Yu however pointed to side effects of the 2009 expansionary policy, which now constrain its continuance.  These include that the massive infrastructure investment leads to low efficiency, waste and overcapacity in the future (which may negatively affect the banking system); a concern over local governments' financial position; and inflationary pressures from excess liquidity (including driving houses prices to dizzying heights).

This led the government to have an early exit from its expansionary policies. Credit has been tightened, especially for housing developers and house buyers, and the renmimbi revalued. Yu believes that China should stick to this exit policy despite the slowing down of the global economy.

China's growth momentum has been weakening since the second quarter this year, due to the decline in new infrastructure projects, tightening credit, clampdown on real estate bubbles and as effects of some stimulus policies taper off.

But whatever happens in the near future, Yu is optimistic:  “China will be able to maintain a decent growth rate.  Its fiscal position is among the strongest in the world, its foreign reserves are also very strong.  There is no reason for pessimism at least fro the short and medium term.”  

South Centre chief economist Yilmaz Akyuz pointed to the high export dependence of China's recent growth, and said the weak growth prospects of the US and EU meant that it cannot rely on the same export-led growth.

He suggested a new growth strategy based mainly on boosting consumption through an increase in household income via higher wages and government transfers and an increase in social spending. 

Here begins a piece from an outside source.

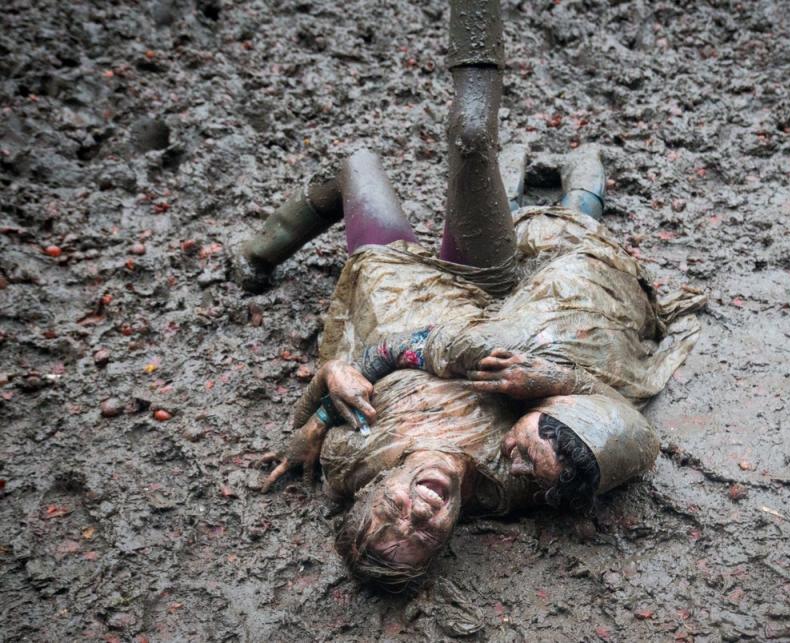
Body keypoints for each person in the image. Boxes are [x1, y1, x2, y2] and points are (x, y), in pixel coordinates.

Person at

This has to be accompanied by industrial restructuring.  Many of the exported goods are specific to foreign markets, and thus the excess capacity in export sectors cannot be used to produce domestic goods.  Thus China needs a new industrial and investment strategy, alongside income and demand management.           

Meanwhile, the challenges of having an equitable and balanced development was highlighted by Mr Tan Weiping, Deputy Director General of the State Council's leading group office of poverty alleviation and development.

Although China has made great progress in poverty eradication, some imbalances remain, with wide social gaps in mountainous areas, in places where minorities live and where there are epidemics, and these are the regions which are the primary task for social development.

He pointed to challenges such as environmental problems and natural disasters, new epidemics, and risks of market failures where the poor are vulnerable to international crises.

He also highlighted the migration trends with the difficulties from increased urbanisation as there is no insurance system to guarantee the migrants' social security.  The income gap is still widening between urban and rural and eastern and western regions.

In 2009 city-rural income gap was 3.34 to 1, compared to 2.2 to 1 in 1990 and the net income of the poor is only 17% of the average urban citizen, so “we have an arduous task to do.”

In conclusion, what I found in China was a giant country trying to walk on a tight-rope, keeping the economy on a growth momentum but adjusting between the components of its growth to wean from over-reliance on exports on one hand and to keep from overheating elements of the domestic economy on the other hand.     

And a country having to balance between the need to fulfil the growing expectations of its people, especially the rural poor who are migrating to towns for a better life, and the more and more obvious constraints of the environment and the need to minimise emissions.

It is a balancing act that is difficult, especially for a country with such a big population.  The rest of the world will be watching to see what happens next, for it will affect them as well.